多分10分以上たってる。本を片手に持ったまま男はぴくりともしない。
(……??借りるのか?つかおきてるのか?……にしても近くで見るとすごいな(笑)睫毛なが…ッテ俺キモッ!)
………。
俺はそいつに話しかけてみた。…べつに綺麗だから話しかけたわけじゃないケド(笑
「なぁ」
「……。」
(あ…シカトな。でもめげないぜ(笑)
「なぁ、おい?」
「…ぇっ!…ぼ、僕?…ですか?」
男はかなり驚いた様子だった。
「その本さ、さっきからもぅ10分くらい眺めてるケド借りんの?」
「ぇっ…あ…僕ぼぉっとしてて、借りないです、ど、どうぞっ!」
男は焦って俺に本を押し付けた。どうやら俺が横にいたコトに話し掛けられて初めて気付いたようだ。
「あ…さんきゅ」
俺がそう言うと男はおどおどしながら首をぶんぶん横に振った。
正面カラ見るともっと綺麗だ(照
ガーゼが当てられてるところ以外にも小さな傷がいくつかあった。すげぇ気になったケドとりあえず黙っとく。
「そ、それぢゃ僕…ぃ、行きますっ」
そう言うと足早に俺の前から立ち去ろうとした。
「…なぁ!」
男の肩がビクッと跳ねる。
なんとなく呼び止めてみたがそのあとが続かない。
男はまたおどおどしながら振り向いた。さっきまで逆光だった光が振り向いた男の顔を照らす。その瞬間俺の心臓が一瞬跳ねたのがわかった。綺麗な眼だった。綺麗な琥珀色だった。

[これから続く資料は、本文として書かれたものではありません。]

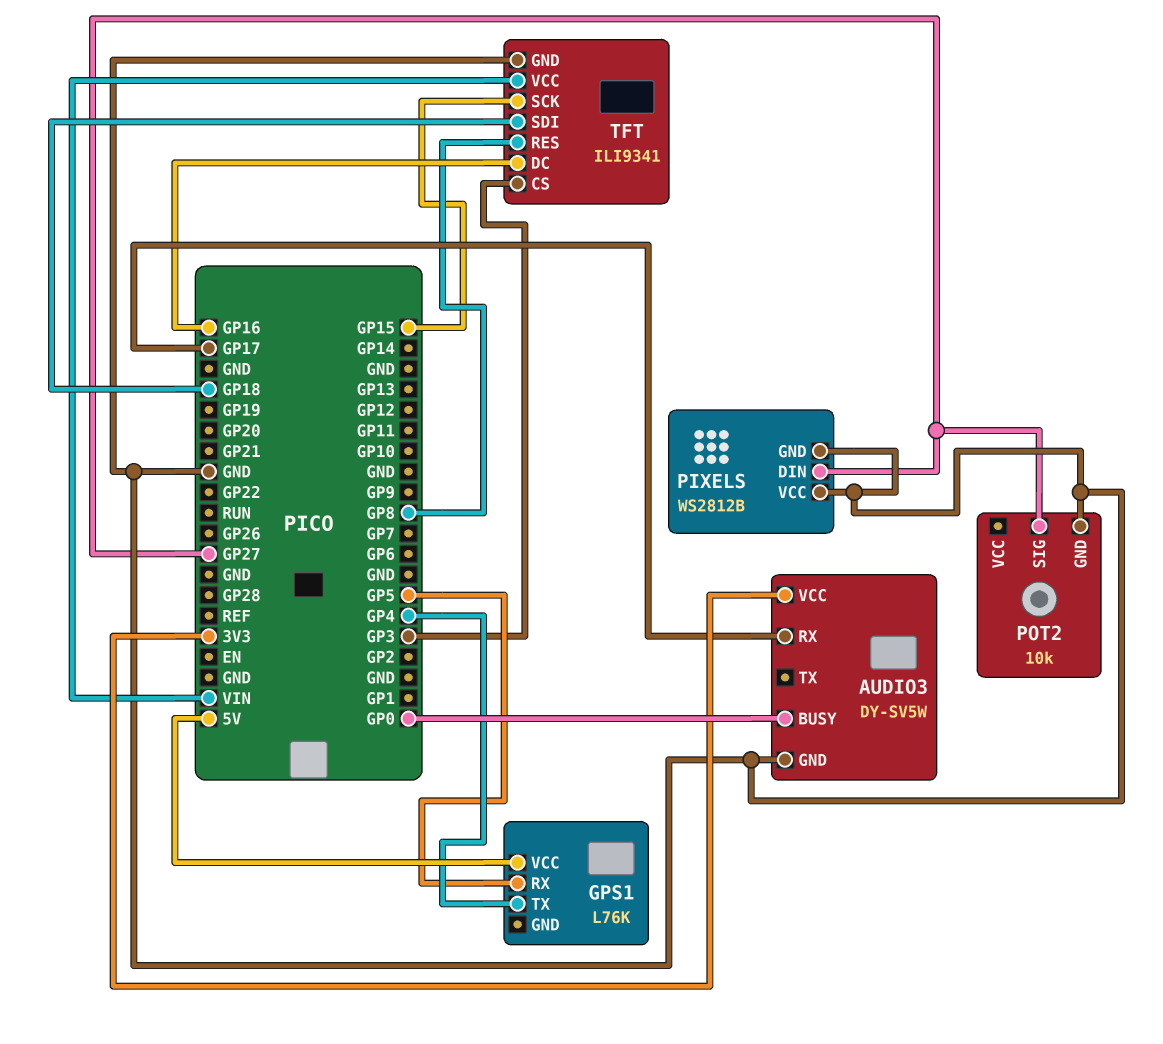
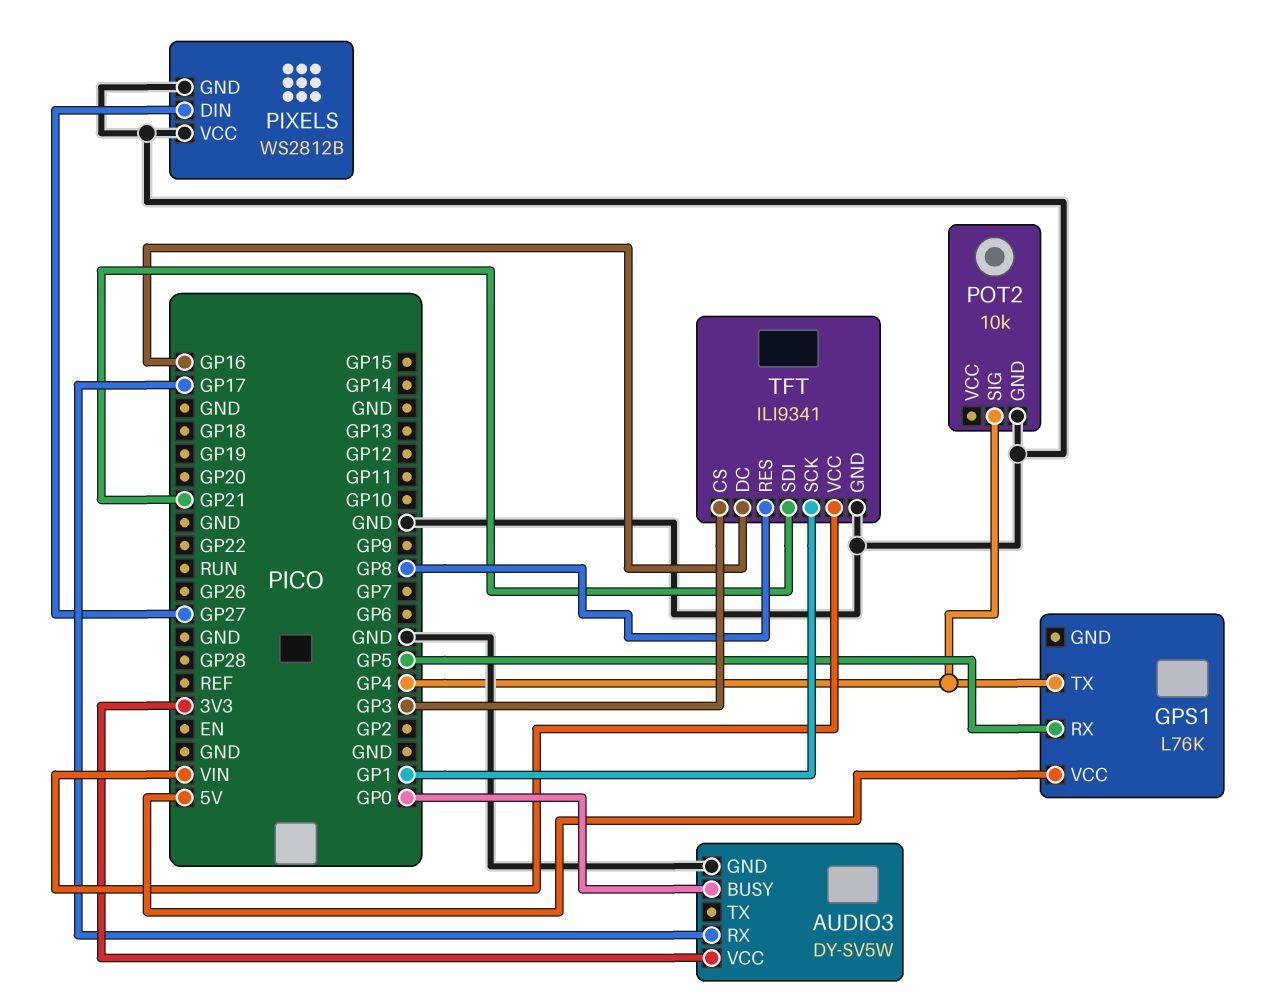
POT2 pin SIG: GP27 -> GP4
TFT pin SCK: GP15 -> GP1
TFT pin SDI: GP18 -> GP21

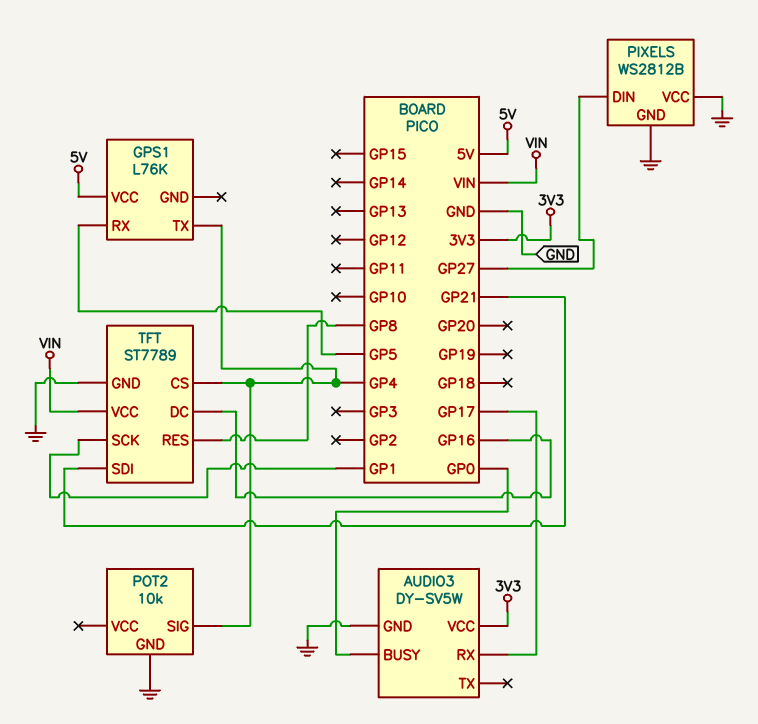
TFT: ILI9341 -> ST7789
TFT pin CS: GP3 -> GP4

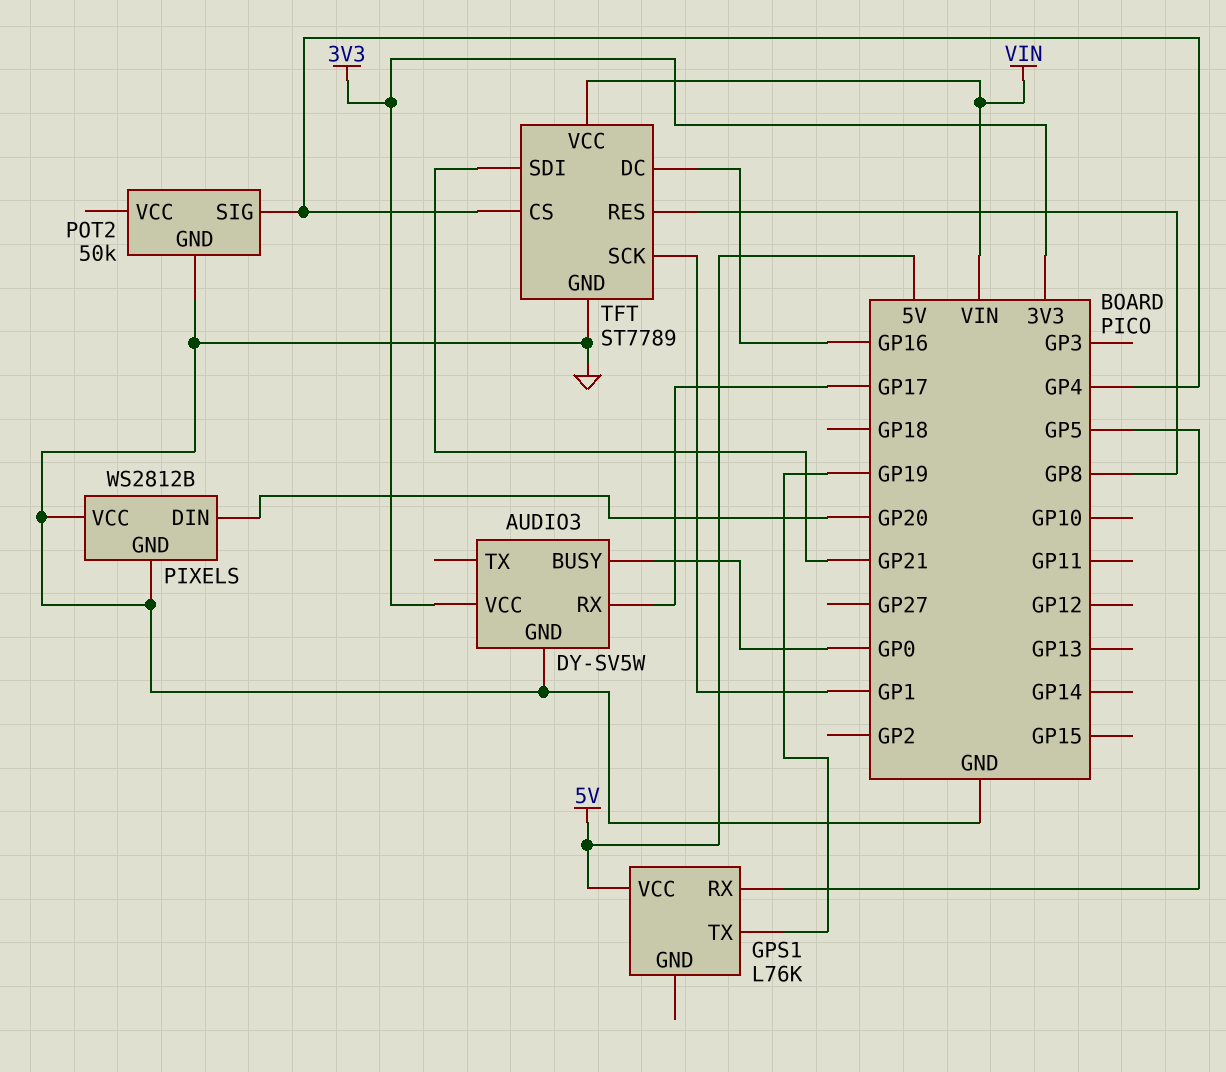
GPS1 pin TX: GP4 -> GP19
PIXELS pin DIN: GP27 -> GP20
POT2: 10k -> 50k

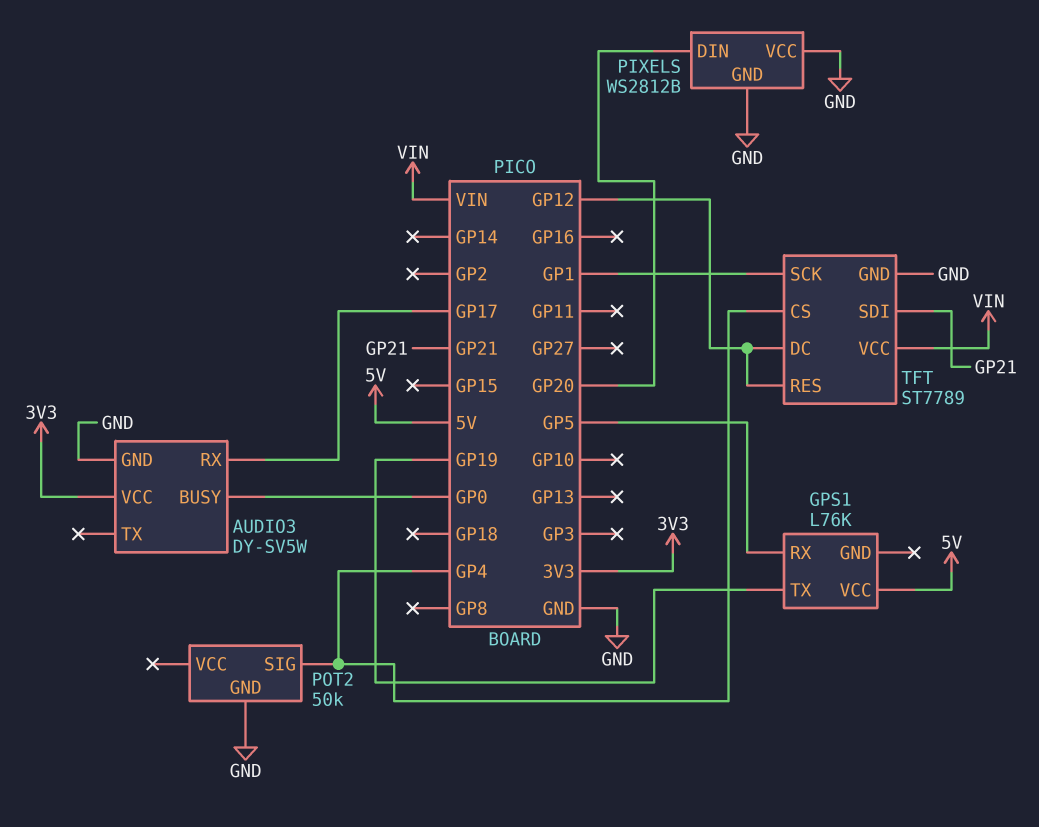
TFT pin DC: GP16 -> GP12
TFT pin RES: GP8 -> GP12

男は少し俯き俺の言葉を待っている。焦った俺は意味の分からないコトを口走ってた。
「ぁ…えっとさ…この本明日返しにくるからお前もこいよ!んで次はお前が借りればぃい」
見ず知らずの男にいきなり明日も会おう的なコト言われてわかりましたとはどう考えてもならないだろ…アホか俺は。
男はまた驚いた顔をして俺を見てた。
「や…用事がなければでいいし…無理にとは言わねぇから…あは、はは…」
黙ったままの男にさらに焦り、俺は笑いながら言った…ケド顔がかなり引き攣ってるのが自分でわかった。
「…ぁ…ありがと」
ボソッと呟いた。微かに震えてた。
「おぅっ!」
俺は謎に安心して笑顔になった。次はうまく笑えた。すると男も少し微笑んだ。